5. Take the maximum count. Thisi is the minimum number of platforms required.

In [7]:
import pandas as pd

#Create mock data
arrivals_data = pd.DataFrame({
    'train_id': [1, 2, 3, 4, 5, 6],
    'arrival_time': ['2023-01-01 10:00', '2023-01-01 10:05', '2023-01-01 10:10', '2023-01-01 10:10', '2023-01-01 10:15', '2023-01-01 10:20']
})
departures_data = pd.DataFrame({
    'train_id': [1, 2, 3, 4, 5, 6],
    'departure_time': ['2023-01-01 10:30', '2023-01-01 10:15', '2023-01-01 10:20', '2023-01-01 10:25', '2023-01-01 10:30', '2023-01-01 10:40']
})


In [9]:
import sqlite3

# Load into SQLite (in-memory)
conn = sqlite3.connect(':memory:')
arrivals_data.to_sql("train_arrivals", conn, index=False, if_exists='replace')
departures_data.to_sql("train_departures", conn, index=False, if_exists='replace')

#Show Preview
print(pd.read_sql('SELECT * FROM train_arrivals', conn))

   train_id      arrival_time
0         1  2023-01-01 10:00
1         2  2023-01-01 10:05
2         3  2023-01-01 10:10
3         4  2023-01-01 10:10
4         5  2023-01-01 10:15
5         6  2023-01-01 10:20


In [10]:
# Replace with your SQL query below
query = """ SELECT * FROM train_arrivals"""

result_df = pd.read_sql(query, conn)

In [15]:
query = """
WITH timeline AS
(
SELECT
  arrival_time AS time,
  1 AS change
FROM train_arrivals
UNION ALL
SELECT
  DATETIME(departure_time, '+1 minute')  AS time,
  -1 AS change
FROM train_departures
),
running_sum AS
(
  SELECT
    time,
    SUM(change) OVER (ORDER BY time) AS active_trains
  FROM timeline
)
SELECT
  MAX(active_trains) AS min_platforms
FROM running_sum
"""
solution = pd.read_sql(query, conn)
print(solution)

   min_platforms
0              5


## Problem Explanation

### Step 1: Combine arrival and departure events into one timeline
```sql
SELECT
  arrival_time AS time,
  1 AS change
FROM train_arrivals
UNION ALL
SELECT
  DATETIME(departure_time, '+1 minute') AS time,
  -1 AS change
FROM train_departures
```
- `arrival_time` means +1 train on a platform at that minute.
- `departure_time` +1 minute means the platform becomes free after the departure minute, so we use -1 starting the next minute.

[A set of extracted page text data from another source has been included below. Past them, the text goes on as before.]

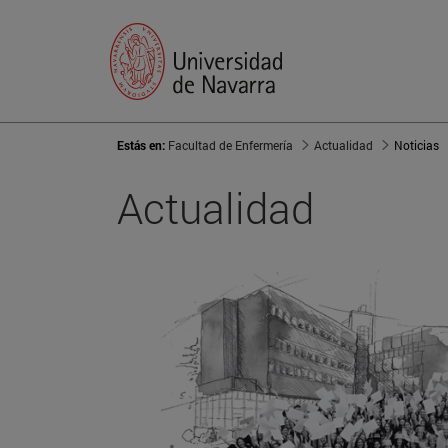
Estás en:
Facultad de Enfermería
Actualidad
Noticias
Actualidad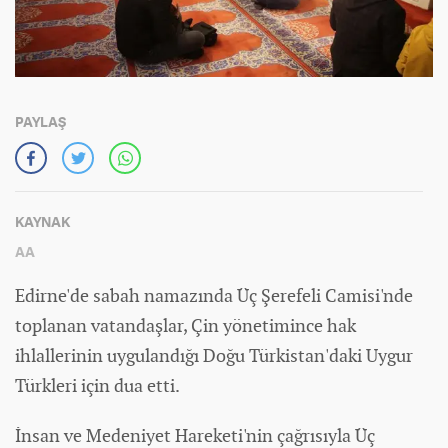
PAYLAŞ
KAYNAK
AA
Edirne'de sabah namazında Üç Şerefeli Camisi'nde
toplanan vatandaşlar, Çin yönetimince hak
ihlallerinin uygulandığı Doğu Türkistan'daki Uygur
Türkleri için dua etti.
İnsan ve Medeniyet Hareketi'nin çağrısıyla Üç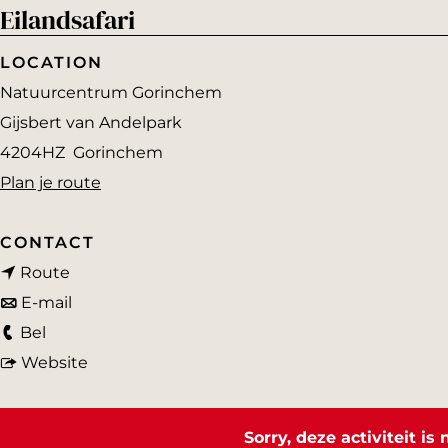
Eilandsafari
a
g
LOCATION
e
Natuurcentrum Gorinchem
Gijsbert van Andelpark
4204HZ
Gorinchem
n
Plan je route
a
a
CONTACT
n
r
Route
a
n
E
E-mail
E
a
a
i
Bel
i
r
a
v
l
Website
l
E
r
a
a
a
i
E
n
n
Sorry, deze activiteit i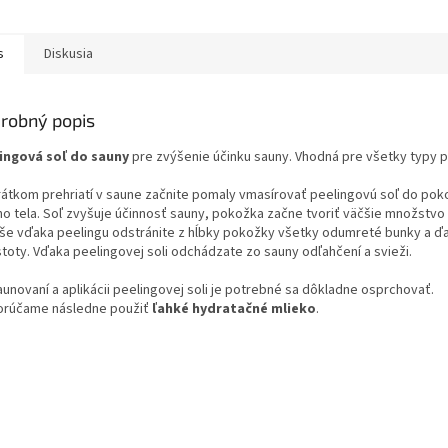
s
Diskusia
robný popis
ingová soľ do sauny
pre zvýšenie účinku sauny. Vhodná pre všetky typy pl
rátkom prehriatí v saune začnite pomaly vmasírovať peelingovú soľ do pok
ho tela. Soľ zvyšuje účinnosť sauny, pokožka začne tvoriť väčšie množstvo
še vďaka peelingu odstránite z hĺbky pokožky všetky odumreté bunky a ďa
stoty. Vďaka peelingovej soli odchádzate zo sauny odľahčení a svieži.
aunovaní a aplikácii peelingovej soli je potrebné sa dôkladne osprchovať.
rúčame následne použiť
ľahké hydratačné mlieko
.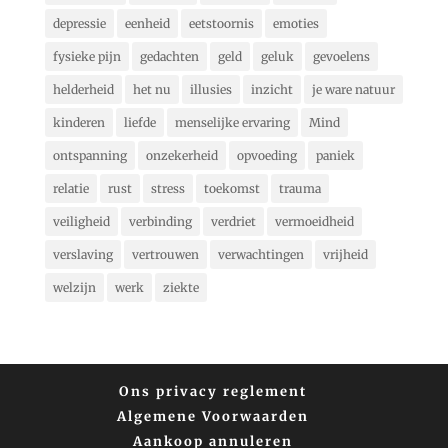
depressie
eenheid
eetstoornis
emoties
fysieke pijn
gedachten
geld
geluk
gevoelens
helderheid
het nu
illusies
inzicht
je ware natuur
kinderen
liefde
menselijke ervaring
Mind
ontspanning
onzekerheid
opvoeding
paniek
relatie
rust
stress
toekomst
trauma
veiligheid
verbinding
verdriet
vermoeidheid
verslaving
vertrouwen
verwachtingen
vrijheid
welzijn
werk
ziekte
Ons privacy reglement
Algemene Voorwaarden
Aankoop annuleren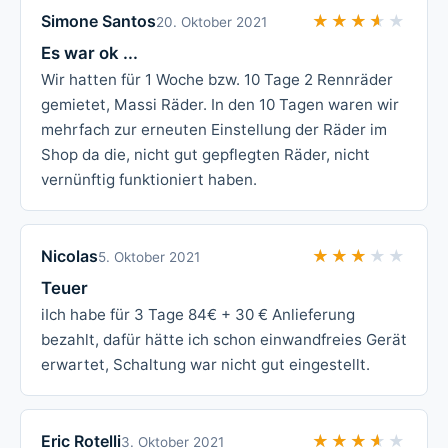
Simone Santos
★★★★★
★★★★★
20. Oktober 2021
Es war ok ...
Wir hatten für 1 Woche bzw. 10 Tage 2 Rennräder
gemietet, Massi Räder. In den 10 Tagen waren wir
mehrfach zur erneuten Einstellung der Räder im
Shop da die, nicht gut gepflegten Räder, nicht
vernünftig funktioniert haben.
Nicolas
★★★★★
★★★★★
5. Oktober 2021
Teuer
iIch habe für 3 Tage 84€ + 30 € Anlieferung
bezahlt, dafür hätte ich schon einwandfreies Gerät
erwartet, Schaltung war nicht gut eingestellt.
Eric Rotelli
★★★★★
★★★★★
3. Oktober 2021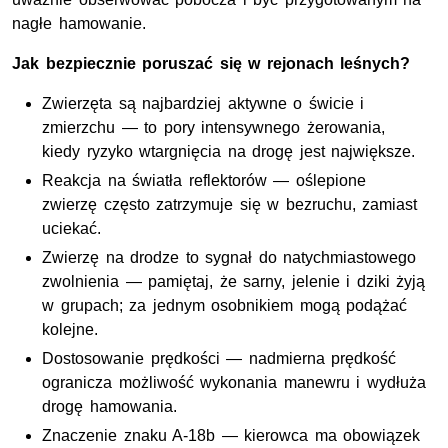
nagłe hamowanie.
Jak bezpiecznie poruszać się w rejonach leśnych?
Zwierzęta są najbardziej aktywne o świcie i
zmierzchu — to pory intensywnego żerowania,
kiedy ryzyko wtargnięcia na drogę jest największe.
Reakcja na światła reflektorów — oślepione
zwierzę często zatrzymuje się w bezruchu, zamiast
uciekać.
Zwierzę na drodze to sygnał do natychmiastowego
zwolnienia — pamiętaj, że sarny, jelenie i dziki żyją
w grupach; za jednym osobnikiem mogą podążać
kolejne.
Dostosowanie prędkości — nadmierna prędkość
ogranicza możliwość wykonania manewru i wydłuża
drogę hamowania.
Znaczenie znaku A‑18b — kierowca ma obowiązek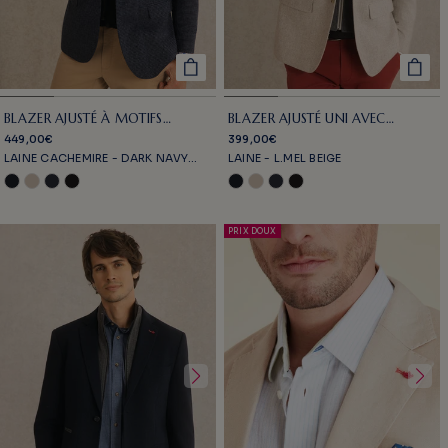
BLAZER AJUSTÉ À MOTIFS
BLAZER AJUSTÉ UNI AVEC
CARREAUX AVEC PARMENTURE
PARMENTURE
449,00€
399,00€
LAINE CACHEMIRE - DARK NAVY
LAINE - L.MEL BEIGE
CHECKS
PRIX DOUX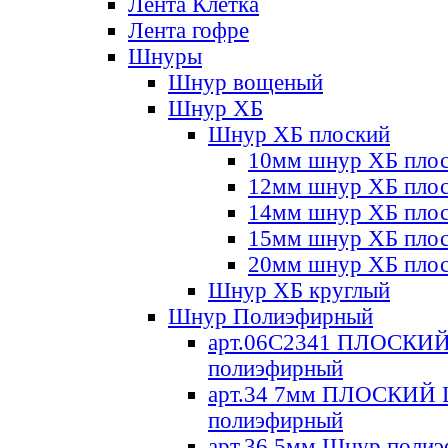
Лента Клетка
Лента гофре
Шнуры
Шнур вощеный
Шнур ХБ
Шнур ХБ плоский
10мм шнур ХБ пло
12мм шнур ХБ пло
14мм шнур ХБ пло
15мм шнур ХБ пло
20мм шнур ХБ пло
Шнур ХБ круглый
Шнур Полиэфирный
арт.06С2341 ПЛОСКИ
полиэфирный
арт.34 7мм ПЛОСКИЙ
полиэфирный
арт.36 5мм Шнур поли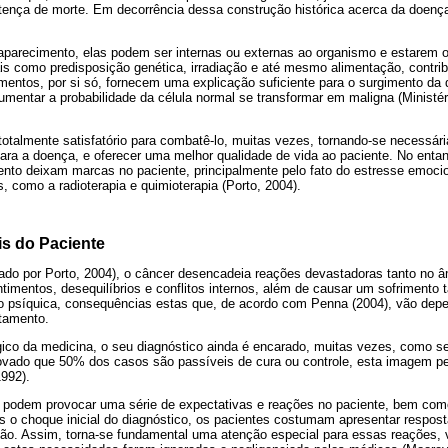
ença de morte. Em decorrência dessa construção histórica acerca da doenç
parecimento, elas podem ser internas ou externas ao organismo e estarem ou
is como predisposição genética, irradiação e até mesmo alimentação, contri
ntos, por si só, fornecem uma explicação suficiente para o surgimento da d
aumentar a probabilidade da célula normal se transformar em maligna (Ministé
totalmente satisfatório para combatê-lo, muitas vezes, tornando-se necessá
ara a doença, e oferecer uma melhor qualidade de vida ao paciente. No entan
ento deixam marcas no paciente, principalmente pelo fato do estresse emocio
, como a radioterapia e quimioterapia (Porto, 2004).
s do Paciente
tado por Porto, 2004), o câncer desencadeia reações devastadoras tanto no 
imentos, desequilíbrios e conflitos internos, além de causar um sofrimento 
o psíquica, consequências estas que, de acordo com Penna (2004), vão depe
atamento.
ico da medicina, o seu diagnóstico ainda é encarado, muitas vezes, como s
ado que 50% dos casos são passíveis de cura ou controle, esta imagem pers
1992).
podem provocar uma série de expectativas e reações no paciente, bem como
s o choque inicial do diagnóstico, os pacientes costumam apresentar respo
são. Assim, torna-se fundamental uma atenção especial para essas reações,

### Step 2: Getting the sum of active trains
```sql
SELECT
  time,
  SUM(change) OVER(ORDER BY time) AS active_trains
FROM timeline
```
- Use `SUM` window function to compute the running sum of trains occupying platforms over time.
- For each minute in the timeline, how many trains are on the platforms at that exact time.

### Step 3: Maximum concurrent trains
```sql
SELECT
  MAX(active_trains) AS min_platforms_required
FROM running_sum
```
- The maximum number of active trains at any given time equals the minimum number of platforms required.



## Summary of Logic
1. Each train arrival increments the platform demand by 1.
2. Each departure frees the platform the minute after it departs.
3. Merge all events into a timeline and sort them.
4. Track how many trains are active over time.
5. The maximum concurrent trains is your answer.